┌─ KUTIPAN BACAAN

Al-Quran ini diselesaikan pada tahun 1867 sambil mengajar. Keistimewaan al-Quran Mushaf Abdurrahman Stambul ini adalah banyaknya penggunaan “Ya Busra” serta beberapa rumah huruf yang titiknya sengaja disamarkan sehingga membacanya cenderung berdasarkan interpretasi individu sesuai akal dan ilmunya.
Istana Kantor
Istana Kantor adalah istana dari Yang Dipertuan Muda Riau VIII Raja Ali (1844-1857), atau juga disebut dengan Marhum Kantor. Selain digunakan sebagai kediaman, bangunan yang didirikan pada tahun 1844 ini juga difungsikan sebagai kantor oleh Raja Ali. Istana Kantor berukuran sekitar 110 m2 dan menempati areal sekitar satu hektar yang seluruhnya dikelilingi tembok.

└─

TUGAS KERJA: Ulangi seluruh kutipan bacaan di atas kata demi kata tanpa perubahan apa pun.

┌─ DATA

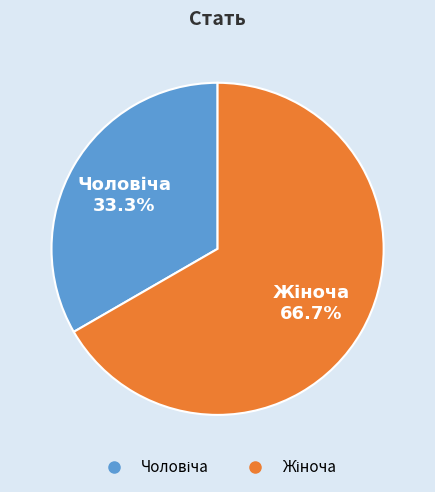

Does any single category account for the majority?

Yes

└─
┌─ DATA

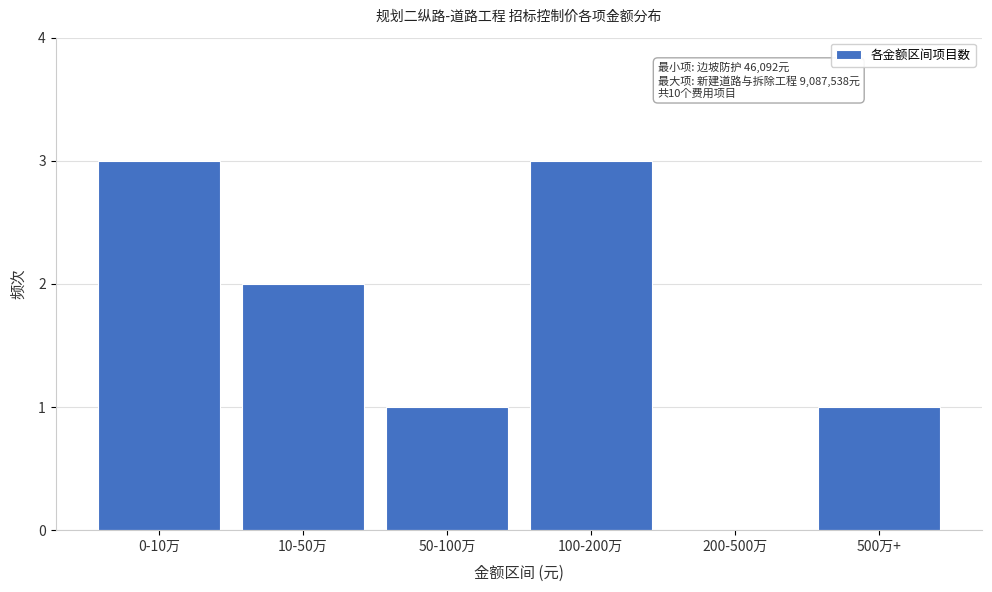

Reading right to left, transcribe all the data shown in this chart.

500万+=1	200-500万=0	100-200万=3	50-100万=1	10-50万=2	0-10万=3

└─

JAWABAN:
Al-Quran ini diselesaikan pada tahun 1867 sambil mengajar. Keistimewaan al-Quran Mushaf Abdurrahman Stambul ini adalah banyaknya penggunaan “Ya Busra” serta beberapa rumah huruf yang titiknya sengaja disamarkan sehingga membacanya cenderung berdasarkan interpretasi individu sesuai akal dan ilmunya.
Istana Kantor
Istana Kantor adalah istana dari Yang Dipertuan Muda Riau VIII Raja Ali (1844-1857), atau juga disebut dengan Marhum Kantor. Selain digunakan sebagai kediaman, bangunan yang didirikan pada tahun 1844 ini juga difungsikan sebagai kantor oleh Raja Ali. Istana Kantor berukuran sekitar 110 m2 dan menempati areal sekitar satu hektar yang seluruhnya dikelilingi tembok.